American Medical Association's JAMA Pediatrics Journal of Medicine study shows strong consistent connection between media use around bedtime for young people, and poor sleep.

Dr. O'Brien: It is a real struggle, this was a study that summarized the findings of 17 other studies involving 125,000 kids. What it found is that kids who used smart phones or tablets prior to going to bed, or had them in their sleep area had poor quality sleep, less quantity of sleep, and more likely to be sleepy during the day. This is one of struggles most parents have; how do you keep your kids away from the screens.  American Sleep Academy recommends you have a 30 minute period prior to sleep.

Small study focuses on brain protein in seniors with Alzheimer's and looks at how that protein in elevated levels might also lead to feelings of loneliness.

Dr. O'Brien: This is a study from Boston of only about 70 people. The study focuses on those operating normally, and the people detected on a PET scan higher rate of deposits of this protein called Amyloid also were more likely to be lonely.
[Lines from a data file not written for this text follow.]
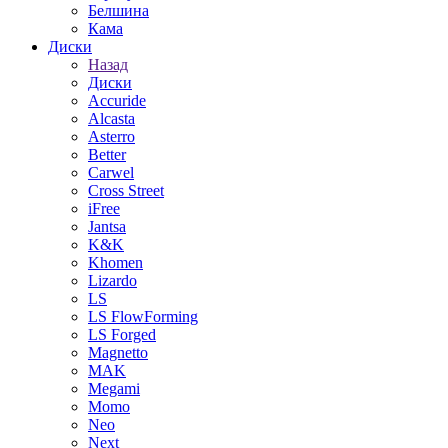
Белшина
Кама
Диски
Назад
Диски
Accuride
Alcasta
Asterro
Better
Carwel
Cross Street
iFree
Jantsa
K&K
Khomen
Lizardo
LS
LS FlowForming
LS Forged
Magnetto
MAK
Megami
Momo
Neo
Next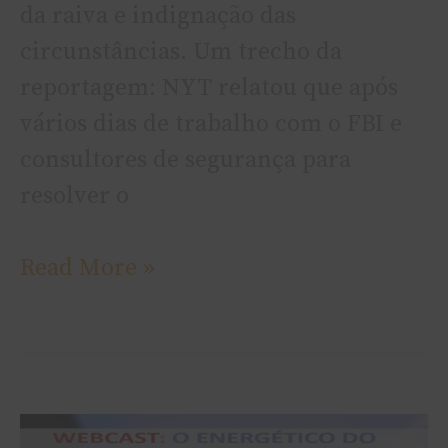
da raiva e indignação das
circunstâncias. Um trecho da
reportagem: NYT relatou que após
vários dias de trabalho com o FBI e
consultores de segurança para
resolver o
Read More »
Webcast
There is other data out there that suggests one of the ways we can keep our brains from deteriorating from getting dementia is by staying both mentally and physically active. One of the questions that comes up; is loneliness a potential part of that picture. What we don't know is if loneliness is an early symptom of developing Alzheimer's or actually could that be causing the Alzheimer's, and we just don't know that.